Protein Secondary structure Prediction
This prediction technique is based on the secondary structure database provided by DSSP (http://swift.cmbi.ru.nl/gv/dssp/) and Protein Data Bank. From DSSP Database 56272 Unique Chains are identified for sampling and the data is provided in two files.
To predict the secondary structure run the new_prediction.py program with two arguments (no_of_sampling and the single_letter_aminoacid_sequence)
Example
python new_prediction.py 4 CVGVFQHGKVEIIANDQGNRTTPSYVAFTDTERLIGDAAKNQVAMNPTNTVFDAKRLIGRRFDDAVVQSDMKHW
EEECECCCCEEEHHCCCCCCCCCCEEEECCCHHHHCCHHHCHCHCCCCCCEECCCHHHCCCCCCHHHHCHHHHH
EEEEECCCCEEEHHCCCCCCCCCCHHEECCCHHHHCCHHCCHHHCCCCCCEECHHHHCCCCCCCHHHCCCHHHH
CCCCHCHCCEEEHHCCCCCCCCCCCEEECCCHHHHCCHHCCHHHCCCCCCEECCHHHCCCCCCCHHHHHHHHHH
EEEEEECCEEEECCCCCCCCCEECCEEECCCCEEECHHHHCCCCCCCCCEECCCCHCCCCCCCCHHHHHHHCCC
In this case the number of sampling is four so the program samples 56272 protein sequence in to four groups. Secondary structure will be predicted using each group of data separately and program generates four secondary structures. Best sequence has to be found out using other techniques, which are not discussed here.

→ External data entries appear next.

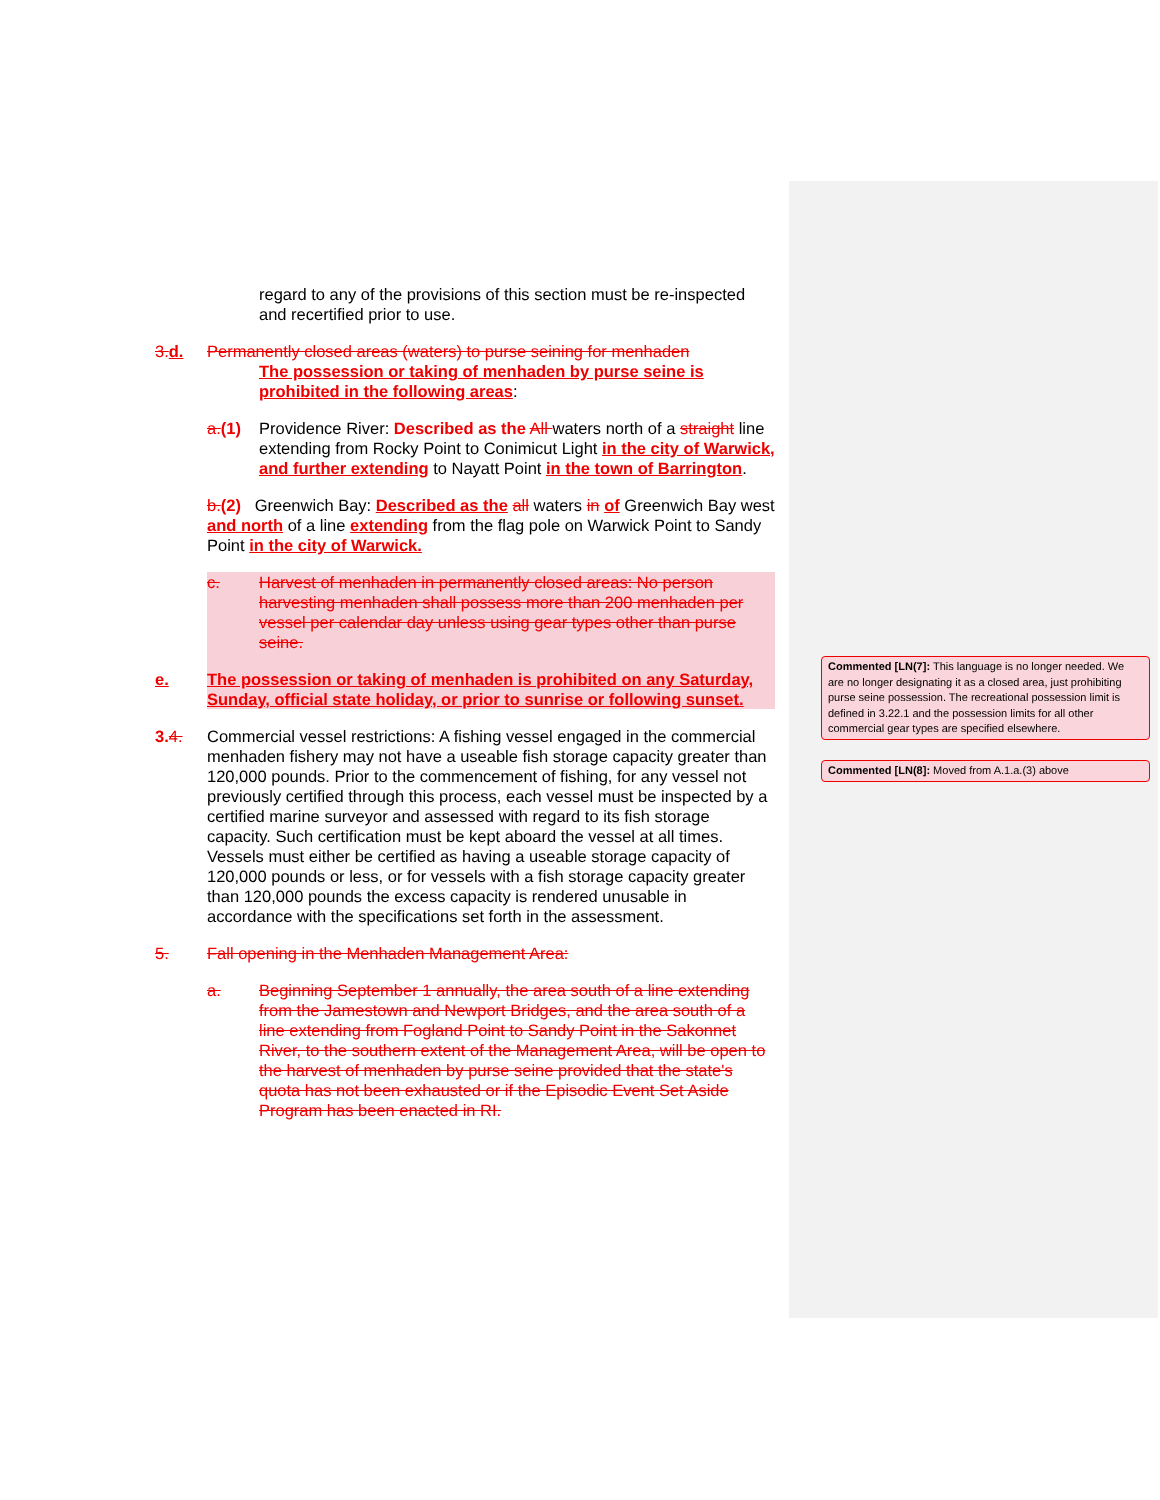regard to any of the provisions of this section must be re-inspected and recertified prior to use.
3. d. Permanently closed areas (waters) to purse seining for menhaden
The possession or taking of menhaden by purse seine is prohibited in the following areas:
a.(1) Providence River: Described as the All waters north of a straight line extending from Rocky Point to Conimicut Light in the city of Warwick, and further extending to Nayatt Point in the town of Barrington.
b.(2) Greenwich Bay: Described as the all waters in of Greenwich Bay west and north of a line extending from the flag pole on Warwick Point to Sandy Point in the city of Warwick.
c. Harvest of menhaden in permanently closed areas: No person harvesting menhaden shall possess more than 200 menhaden per vessel per calendar day unless using gear types other than purse seine.
e. The possession or taking of menhaden is prohibited on any Saturday, Sunday, official state holiday, or prior to sunrise or following sunset.
3. 4. Commercial vessel restrictions: A fishing vessel engaged in the commercial menhaden fishery may not have a useable fish storage capacity greater than 120,000 pounds. Prior to the commencement of fishing, for any vessel not previously certified through this process, each vessel must be inspected by a certified marine surveyor and assessed with regard to its fish storage capacity. Such certification must be kept aboard the vessel at all times. Vessels must either be certified as having a useable storage capacity of 120,000 pounds or less, or for vessels with a fish storage capacity greater than 120,000 pounds the excess capacity is rendered unusable in accordance with the specifications set forth in the assessment.
5. Fall opening in the Menhaden Management Area:
a. Beginning September 1 annually, the area south of a line extending from the Jamestown and Newport Bridges, and the area south of a line extending from Fogland Point to Sandy Point in the Sakonnet River, to the southern extent of the Management Area, will be open to the harvest of menhaden by purse seine provided that the state's quota has not been exhausted or if the Episodic Event Set Aside Program has been enacted in RI.
Commented [LN(7]: This language is no longer needed. We are no longer designating it as a closed area, just prohibiting purse seine possession. The recreational possession limit is defined in 3.22.1 and the possession limits for all other commercial gear types are specified elsewhere.
Commented [LN(8]: Moved from A.1.a.(3) above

No of sampling decides the accuracy of the prediction. It is found that if we use a sampling of 512 almost all the 56272 aminoacid sequence produce a result of more than 95% accuracy. That is out of 512 secondary structure sequence produced accuracy of the one secondary structure sequence will be more than 95%.